The MIL Speech Seminar series schedule for Lent Term 2006 was as follows:
February 27th 2006 | Khe Chai Sim (MIL PhD) | fMPE and pMPE - A Discriminative Semi-Parametric Trajectory Model | Hidden Markov Models (HMMs) are widely used in speech recognition. For
reasons of efficiency, a series of assumptions are made about the speech
data, some of which are poor. In particular, the "independence
assumption" where observations are assumed to be conditionally
independent given the state. Thus, the output distribution associated
with an HMM states is constant. Existing ways to overcome this
limitation include the use of switching linear dynamical systems,
stochastic segment models, polynomial segment models, buried Markov
models and trajectory HMMs. To date, these models have had little success
in improving the performance of large vocabulary continuous speech
recognition systems. In this seminar, a discriminative semi-parametric
trajectory model will be presented. This model represents the Gaussian
mean vectors and covariance matrices as time varying parameters. This
time dependent parameters are modelled as a function of the location of
the current observation (and the neighbouring observations) in the
acoustic space, which is represented by a series of centroids. Model
parameters are discriminatively estimated using the Minimum Phone Error
(MPE) criterion.
One form of temporally varying mean vector is obtained by applying a
time dependent bias to the static Gaussian mean. This time dependent
bias is a weighted contribution from the bias vectors
associated with each centroid (to be estimated discriminatively).
The contribution weights are calculated as the posteriors of the
observation (and neighbouring observations) given the centroids.
The resulting model yields an fMPE model.
On the other hand, the variance of each dimension may also be scaled
by a positive time dependent factor to yield a temporally varying
covariance matrix.
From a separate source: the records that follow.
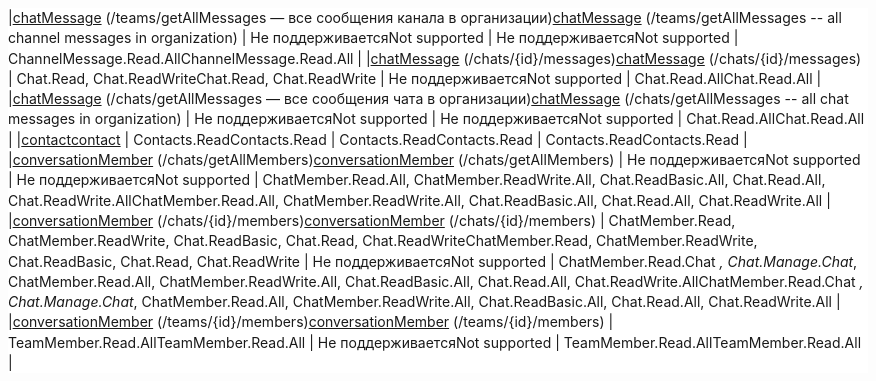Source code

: |<span data-ttu-id="2b14e-138">[chatMessage](../resources/chatmessage.md) (/teams/getAllMessages — все сообщения канала в организации)</span><span class="sxs-lookup"><span data-stu-id="2b14e-138">[chatMessage](../resources/chatmessage.md) (/teams/getAllMessages -- all channel messages in organization)</span></span> | <span data-ttu-id="2b14e-139">Не поддерживается</span><span class="sxs-lookup"><span data-stu-id="2b14e-139">Not supported</span></span> | <span data-ttu-id="2b14e-140">Не поддерживается</span><span class="sxs-lookup"><span data-stu-id="2b14e-140">Not supported</span></span> | <span data-ttu-id="2b14e-141">ChannelMessage.Read.All</span><span class="sxs-lookup"><span data-stu-id="2b14e-141">ChannelMessage.Read.All</span></span>  |
|<span data-ttu-id="2b14e-142">[chatMessage](../resources/chatmessage.md) (/chats/{id}/messages)</span><span class="sxs-lookup"><span data-stu-id="2b14e-142">[chatMessage](../resources/chatmessage.md) (/chats/{id}/messages)</span></span> | <span data-ttu-id="2b14e-143">Chat.Read, Chat.ReadWrite</span><span class="sxs-lookup"><span data-stu-id="2b14e-143">Chat.Read, Chat.ReadWrite</span></span> | <span data-ttu-id="2b14e-144">Не поддерживается</span><span class="sxs-lookup"><span data-stu-id="2b14e-144">Not supported</span></span> | <span data-ttu-id="2b14e-145">Chat.Read.All</span><span class="sxs-lookup"><span data-stu-id="2b14e-145">Chat.Read.All</span></span>  |
|<span data-ttu-id="2b14e-146">[chatMessage](../resources/chatmessage.md) (/chats/getAllMessages — все сообщения чата в организации)</span><span class="sxs-lookup"><span data-stu-id="2b14e-146">[chatMessage](../resources/chatmessage.md) (/chats/getAllMessages -- all chat messages in organization)</span></span> | <span data-ttu-id="2b14e-147">Не поддерживается</span><span class="sxs-lookup"><span data-stu-id="2b14e-147">Not supported</span></span> | <span data-ttu-id="2b14e-148">Не поддерживается</span><span class="sxs-lookup"><span data-stu-id="2b14e-148">Not supported</span></span> | <span data-ttu-id="2b14e-149">Chat.Read.All</span><span class="sxs-lookup"><span data-stu-id="2b14e-149">Chat.Read.All</span></span>  |
|[<span data-ttu-id="2b14e-150">contact</span><span class="sxs-lookup"><span data-stu-id="2b14e-150">contact</span></span>](../resources/contact.md) | <span data-ttu-id="2b14e-151">Contacts.Read</span><span class="sxs-lookup"><span data-stu-id="2b14e-151">Contacts.Read</span></span> | <span data-ttu-id="2b14e-152">Contacts.Read</span><span class="sxs-lookup"><span data-stu-id="2b14e-152">Contacts.Read</span></span> | <span data-ttu-id="2b14e-153">Contacts.Read</span><span class="sxs-lookup"><span data-stu-id="2b14e-153">Contacts.Read</span></span> |
|<span data-ttu-id="2b14e-154">[conversationMember](../resources/conversationmember.md) (/chats/getAllMembers)</span><span class="sxs-lookup"><span data-stu-id="2b14e-154">[conversationMember](../resources/conversationmember.md) (/chats/getAllMembers)</span></span> | <span data-ttu-id="2b14e-155">Не поддерживается</span><span class="sxs-lookup"><span data-stu-id="2b14e-155">Not supported</span></span> | <span data-ttu-id="2b14e-156">Не поддерживается</span><span class="sxs-lookup"><span data-stu-id="2b14e-156">Not supported</span></span> | <span data-ttu-id="2b14e-157">ChatMember.Read.All, ChatMember.ReadWrite.All, Chat.ReadBasic.All, Chat.Read.All, Chat.ReadWrite.All</span><span class="sxs-lookup"><span data-stu-id="2b14e-157">ChatMember.Read.All, ChatMember.ReadWrite.All, Chat.ReadBasic.All, Chat.Read.All, Chat.ReadWrite.All</span></span> |
|<span data-ttu-id="2b14e-158">[conversationMember](../resources/conversationmember.md) (/chats/{id}/members)</span><span class="sxs-lookup"><span data-stu-id="2b14e-158">[conversationMember](../resources/conversationmember.md) (/chats/{id}/members)</span></span> | <span data-ttu-id="2b14e-159">ChatMember.Read, ChatMember.ReadWrite, Chat.ReadBasic, Chat.Read, Chat.ReadWrite</span><span class="sxs-lookup"><span data-stu-id="2b14e-159">ChatMember.Read, ChatMember.ReadWrite, Chat.ReadBasic, Chat.Read, Chat.ReadWrite</span></span> | <span data-ttu-id="2b14e-160">Не поддерживается</span><span class="sxs-lookup"><span data-stu-id="2b14e-160">Not supported</span></span> | <span data-ttu-id="2b14e-161">ChatMember.Read.Chat *, Chat.Manage.Chat*, ChatMember.Read.All, ChatMember.ReadWrite.All, Chat.ReadBasic.All, Chat.Read.All, Chat.ReadWrite.All</span><span class="sxs-lookup"><span data-stu-id="2b14e-161">ChatMember.Read.Chat *, Chat.Manage.Chat*, ChatMember.Read.All, ChatMember.ReadWrite.All, Chat.ReadBasic.All, Chat.Read.All, Chat.ReadWrite.All</span></span> |
|<span data-ttu-id="2b14e-162">[conversationMember](../resources/conversationmember.md) (/teams/{id}/members)</span><span class="sxs-lookup"><span data-stu-id="2b14e-162">[conversationMember](../resources/conversationmember.md) (/teams/{id}/members)</span></span> | <span data-ttu-id="2b14e-163">TeamMember.Read.All</span><span class="sxs-lookup"><span data-stu-id="2b14e-163">TeamMember.Read.All</span></span> | <span data-ttu-id="2b14e-164">Не поддерживается</span><span class="sxs-lookup"><span data-stu-id="2b14e-164">Not supported</span></span> | <span data-ttu-id="2b14e-165">TeamMember.Read.All</span><span class="sxs-lookup"><span data-stu-id="2b14e-165">TeamMember.Read.All</span></span> |
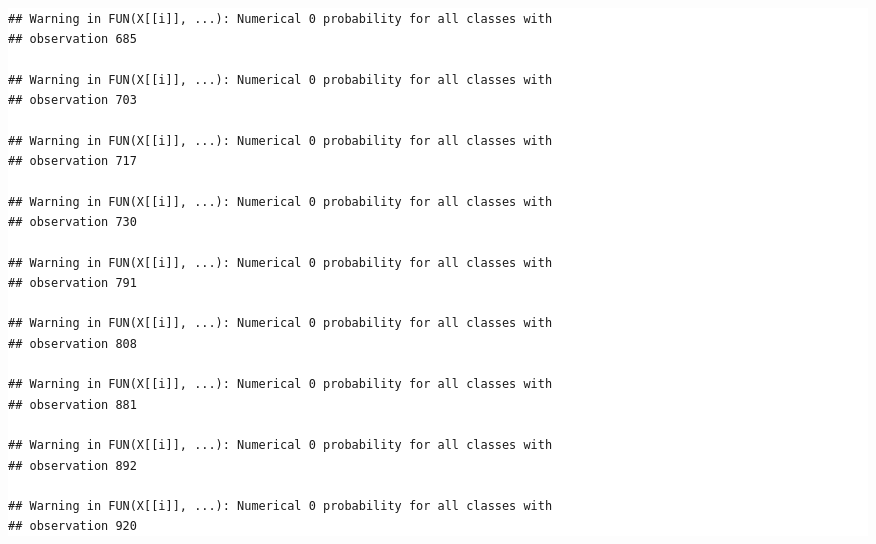     ## Warning in FUN(X[[i]], ...): Numerical 0 probability for all classes with
    ## observation 685

    ## Warning in FUN(X[[i]], ...): Numerical 0 probability for all classes with
    ## observation 703

    ## Warning in FUN(X[[i]], ...): Numerical 0 probability for all classes with
    ## observation 717

    ## Warning in FUN(X[[i]], ...): Numerical 0 probability for all classes with
    ## observation 730

    ## Warning in FUN(X[[i]], ...): Numerical 0 probability for all classes with
    ## observation 791

    ## Warning in FUN(X[[i]], ...): Numerical 0 probability for all classes with
    ## observation 808

    ## Warning in FUN(X[[i]], ...): Numerical 0 probability for all classes with
    ## observation 881

    ## Warning in FUN(X[[i]], ...): Numerical 0 probability for all classes with
    ## observation 892

    ## Warning in FUN(X[[i]], ...): Numerical 0 probability for all classes with
    ## observation 920
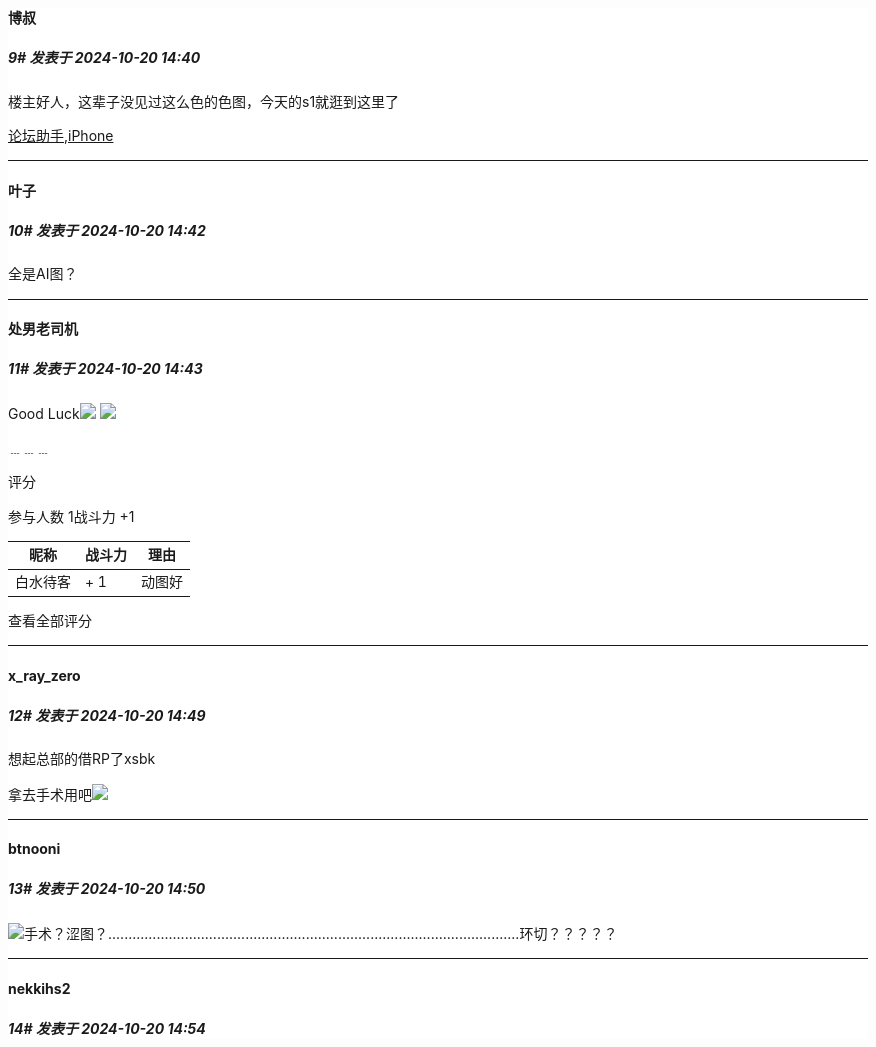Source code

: ####  博叔  
##### 9#       发表于 2024-10-20 14:40

楼主好人，这辈子没见过这么色的色图，今天的s1就逛到这里了

[论坛助手,iPhone](https://bbs.saraba1st.com/2b/forum.php?mod=viewthread&amp;tid=2029836)

*****

####  叶子  
##### 10#       发表于 2024-10-20 14:42

全是AI图？

*****

####  处男老司机  
##### 11#       发表于 2024-10-20 14:43

Good Luck<img src="https://static.saraba1st.com/image/smiley/face2017/018.png" referrerpolicy="no-referrer">
<img src="https://s1.locimg.com/2024/10/20/bca0fe3422382.webp" referrerpolicy="no-referrer">

﹍﹍﹍

评分

 参与人数 1战斗力 +1

|昵称|战斗力|理由|
|----|---|---|
| 白水待客| + 1|动图好|

查看全部评分

*****

####  x_ray_zero  
##### 12#       发表于 2024-10-20 14:49

想起总部的借RP了xsbk

拿去手术用吧<img src="https://static.saraba1st.com/image/smiley/face2017/057.png" referrerpolicy="no-referrer">

*****

####  btnooni  
##### 13#       发表于 2024-10-20 14:50

<img src="https://static.saraba1st.com/image/smiley/face2017/067.png" referrerpolicy="no-referrer">手术？涩图？......................................................................................................环切？？？？？

*****

####  nekkihs2  
##### 14#       发表于 2024-10-20 14:54
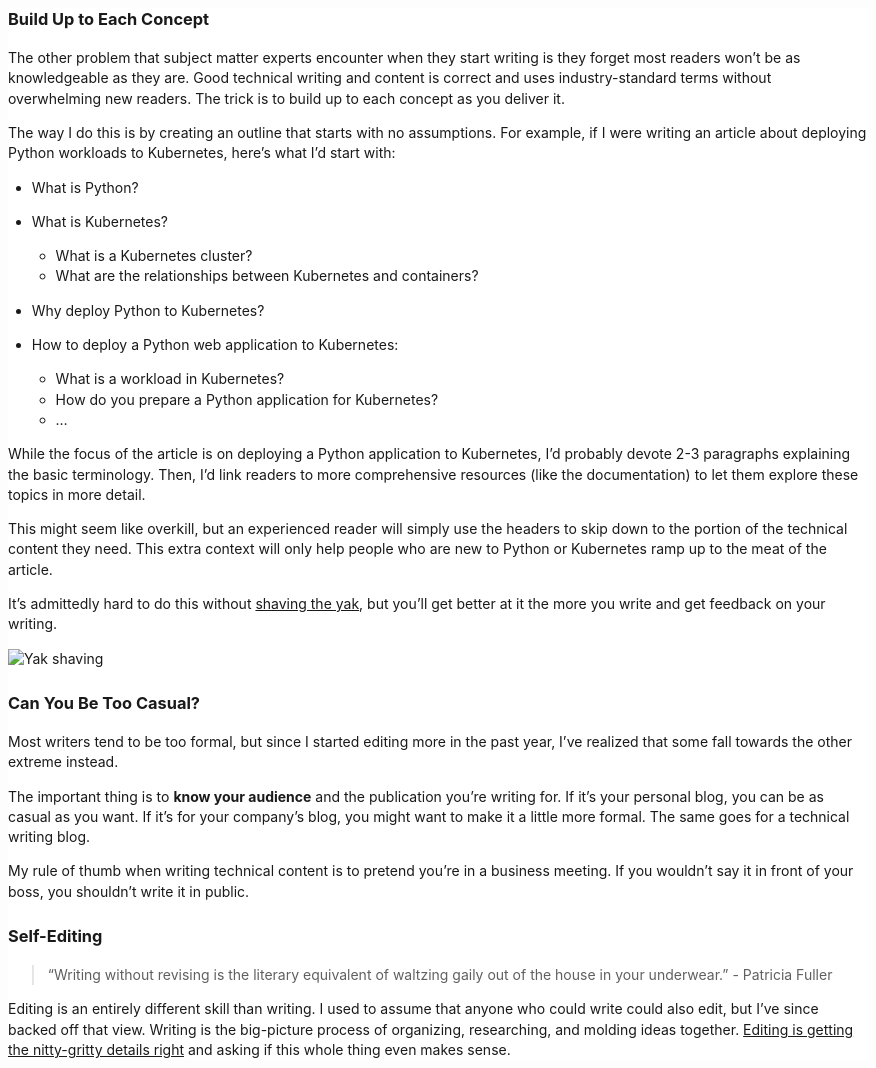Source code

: ### Build Up to Each Concept

The other problem that subject matter experts encounter when they start writing is they forget most readers won’t be as knowledgeable as they are. Good technical writing and content is correct and uses industry-standard terms without overwhelming new readers. The trick is to build up to each concept as you deliver it.

The way I do this is by creating an outline that starts with no assumptions. For example, if I were writing an article about deploying Python workloads to Kubernetes, here’s what I’d start with:

* What is Python?
* What is Kubernetes?

  * What is a Kubernetes cluster?
  * What are the relationships between Kubernetes and containers?
* Why deploy Python to Kubernetes?
* How to deploy a Python web application to Kubernetes:

  * What is a workload in Kubernetes?
  * How do you prepare a Python application for Kubernetes?
  * …

While the focus of the article is on deploying a Python application to Kubernetes, I’d probably devote 2-3 paragraphs explaining the basic terminology. Then, I’d link readers to more comprehensive resources (like the documentation) to let them explore these topics in more detail.

This might seem like overkill, but an experienced reader will simply use the headers to skip down to the portion of the technical content they need. This extra context will only help people who are new to Python or Kubernetes ramp up to the meat of the article.

It’s admittedly hard to do this without [shaving the yak](https://en.wiktionary.org/wiki/yak_shaving), but you’ll get better at it the more you write and get feedback on your writing.

![Yak shaving](https://i.imgur.com/kt9m8dT.jpg)

### Can You Be Too Casual?

Most writers tend to be too formal, but since I started editing more in the past year, I’ve realized that some fall towards the other extreme instead.

The important thing is to **know your audience** and the publication you’re writing for. If it’s your personal blog, you can be as casual as you want. If it’s for your company’s blog, you might want to make it a little more formal. The same goes for a technical writing blog.

My rule of thumb when writing technical content is to pretend you’re in a business meeting. If you wouldn’t say it in front of your boss, you shouldn’t write it in public.

### Self-Editing

> “Writing without revising is the literary equivalent of waltzing gaily out of the house in your underwear.” - Patricia Fuller

Editing is an entirely different skill than writing. I used to assume that anyone who could write could also edit, but I’ve since backed off that view. Writing is the big-picture process of organizing, researching, and molding ideas together. [Editing is getting the nitty-gritty details right](https://draft.dev/learn/5-steps-to-a-quality-edit-for-your-technical-blog) and asking if this whole thing even makes sense.
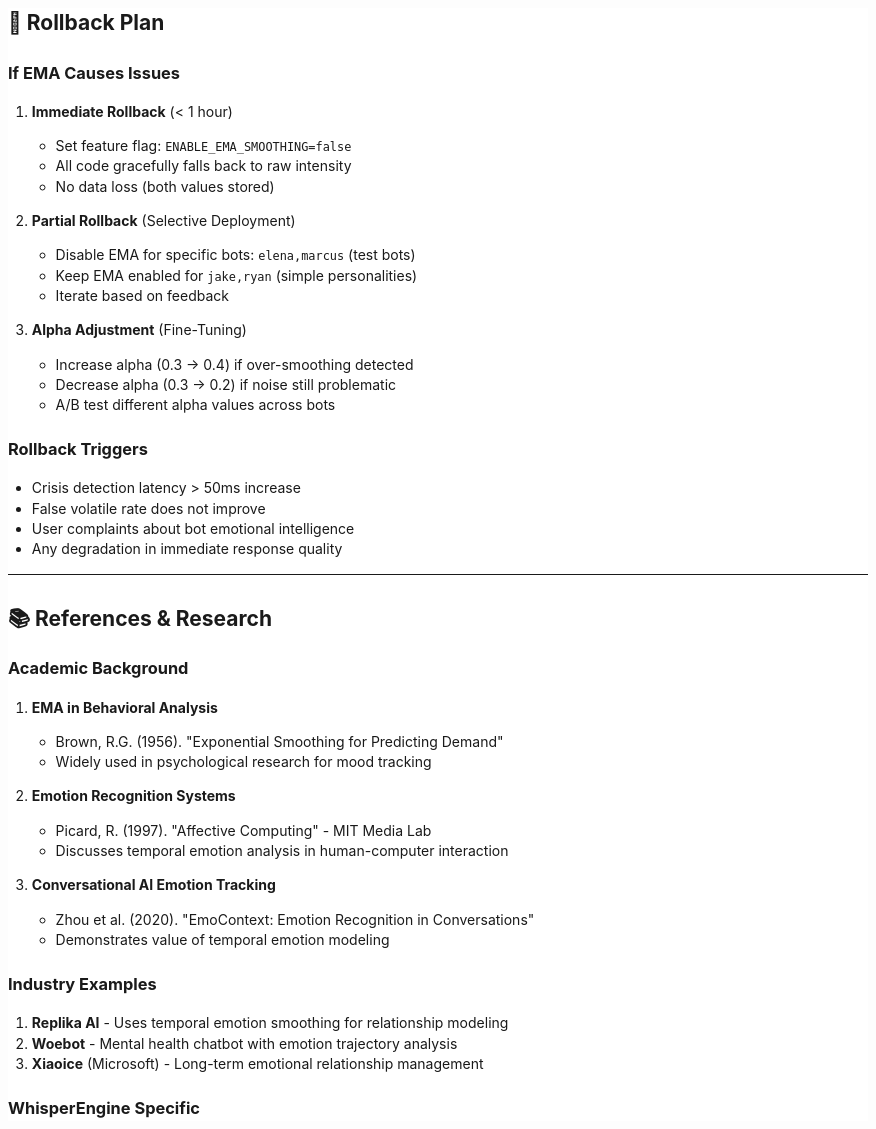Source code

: 
## 🔄 Rollback Plan

### **If EMA Causes Issues**

1. **Immediate Rollback** (< 1 hour)
   - Set feature flag: `ENABLE_EMA_SMOOTHING=false`
   - All code gracefully falls back to raw intensity
   - No data loss (both values stored)

2. **Partial Rollback** (Selective Deployment)
   - Disable EMA for specific bots: `elena,marcus` (test bots)
   - Keep EMA enabled for `jake,ryan` (simple personalities)
   - Iterate based on feedback

3. **Alpha Adjustment** (Fine-Tuning)
   - Increase alpha (0.3 → 0.4) if over-smoothing detected
   - Decrease alpha (0.3 → 0.2) if noise still problematic
   - A/B test different alpha values across bots

### **Rollback Triggers**

- Crisis detection latency > 50ms increase
- False volatile rate does not improve
- User complaints about bot emotional intelligence
- Any degradation in immediate response quality

---

## 📚 References & Research

### **Academic Background**

1. **EMA in Behavioral Analysis**
   - Brown, R.G. (1956). "Exponential Smoothing for Predicting Demand"
   - Widely used in psychological research for mood tracking

2. **Emotion Recognition Systems**
   - Picard, R. (1997). "Affective Computing" - MIT Media Lab
   - Discusses temporal emotion analysis in human-computer interaction

3. **Conversational AI Emotion Tracking**
   - Zhou et al. (2020). "EmoContext: Emotion Recognition in Conversations"
   - Demonstrates value of temporal emotion modeling

### **Industry Examples**

1. **Replika AI** - Uses temporal emotion smoothing for relationship modeling
2. **Woebot** - Mental health chatbot with emotion trajectory analysis
3. **Xiaoice** (Microsoft) - Long-term emotional relationship management

### **WhisperEngine Specific**
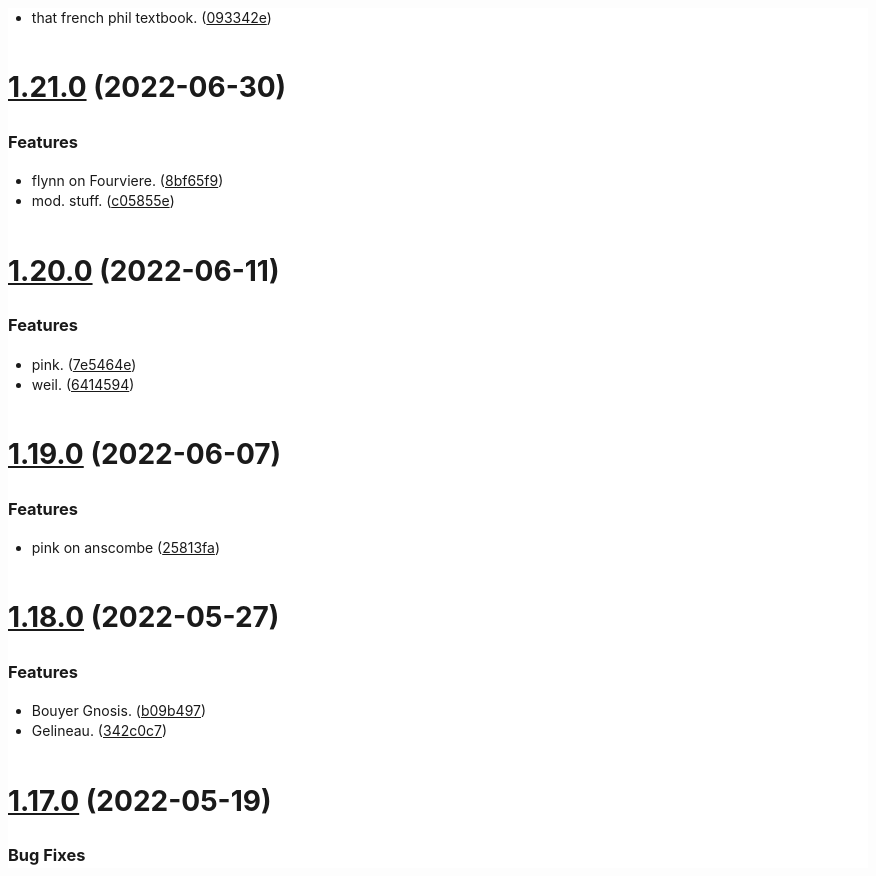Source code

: * that french phil textbook. ([093342e](https://github.com/2e0byo/bib/commit/093342e19c668c7807872f702364c3ac9297f5ce))

# [1.21.0](https://github.com/2e0byo/bib/compare/v1.20.0...v1.21.0) (2022-06-30)


### Features

* flynn on Fourviere. ([8bf65f9](https://github.com/2e0byo/bib/commit/8bf65f930afb3275f3364803d9a1ebd75522326c))
* mod. stuff. ([c05855e](https://github.com/2e0byo/bib/commit/c05855e42323034b856ffb29888a523bc75f264d))

# [1.20.0](https://github.com/2e0byo/bib/compare/v1.19.0...v1.20.0) (2022-06-11)


### Features

* pink. ([7e5464e](https://github.com/2e0byo/bib/commit/7e5464e26d349857cf074ae485bc7827a91b4d3f))
* weil. ([6414594](https://github.com/2e0byo/bib/commit/641459410caca7f10cf20ddfa8fadbeebe921e09))

# [1.19.0](https://github.com/2e0byo/bib/compare/v1.18.0...v1.19.0) (2022-06-07)


### Features

* pink on anscombe ([25813fa](https://github.com/2e0byo/bib/commit/25813fa04fd2055a9e42de3f82a9766b6dfef978))

# [1.18.0](https://github.com/2e0byo/bib/compare/v1.17.0...v1.18.0) (2022-05-27)


### Features

* Bouyer Gnosis. ([b09b497](https://github.com/2e0byo/bib/commit/b09b497499cc33e4f3d55184335f4f10c6628c30))
* Gelineau. ([342c0c7](https://github.com/2e0byo/bib/commit/342c0c7bc786c6655a4caf8cf6277b7315bf9768))

# [1.17.0](https://github.com/2e0byo/bib/compare/v1.16.0...v1.17.0) (2022-05-19)


### Bug Fixes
This model is known as pMPE. Similar to fMPE,
the time dependent scale factor is a weighted contribution from
the centroid specific scales where the weights are given by the posteriors
of the observations given the centroids.
Experimental results are given based on a large vocabulary conversational
telephone speech recognition task. Both fMPE and pMPE were found to give
gains over the MPE alone system. It was also found that combining fMPE and
pMPE could be beneficial in some cases. |
13th March 2006 | Martin Layton (MIL PhD) | Augmented Statistical Models for Speech Recognition | Recently there has been significant interest in developing new acoustic
models for speech recognition. One such model, that allows complex
dependencies to be represented, is the augmented statistical model. This
extends standard HMMs using a local exponential expansion of the HMM,
allowing additional dependencies to be incorporated. Unfortunately, the
resulting model often has an intractable normalisation term rendering
training difficult for all but binary classification tasks. In this paper,
a maximum margin criterion is presented as a practical method of
estimating augmented model parameters for binary classification tasks.
For multi-class classification, conditional augmented (C-Aug) models are
proposed as an attractive alternative. Instead of modelling utterance
likelihoods and inferring decision boundaries, C-Aug models directly model
the posterior probability of class labels, conditioned on the utterance.
The resulting model is easy to normalise and can be trained using
conditional maximum likelihood estimation. In addition, as a convex model,
the optimisation converges to a global maximum. |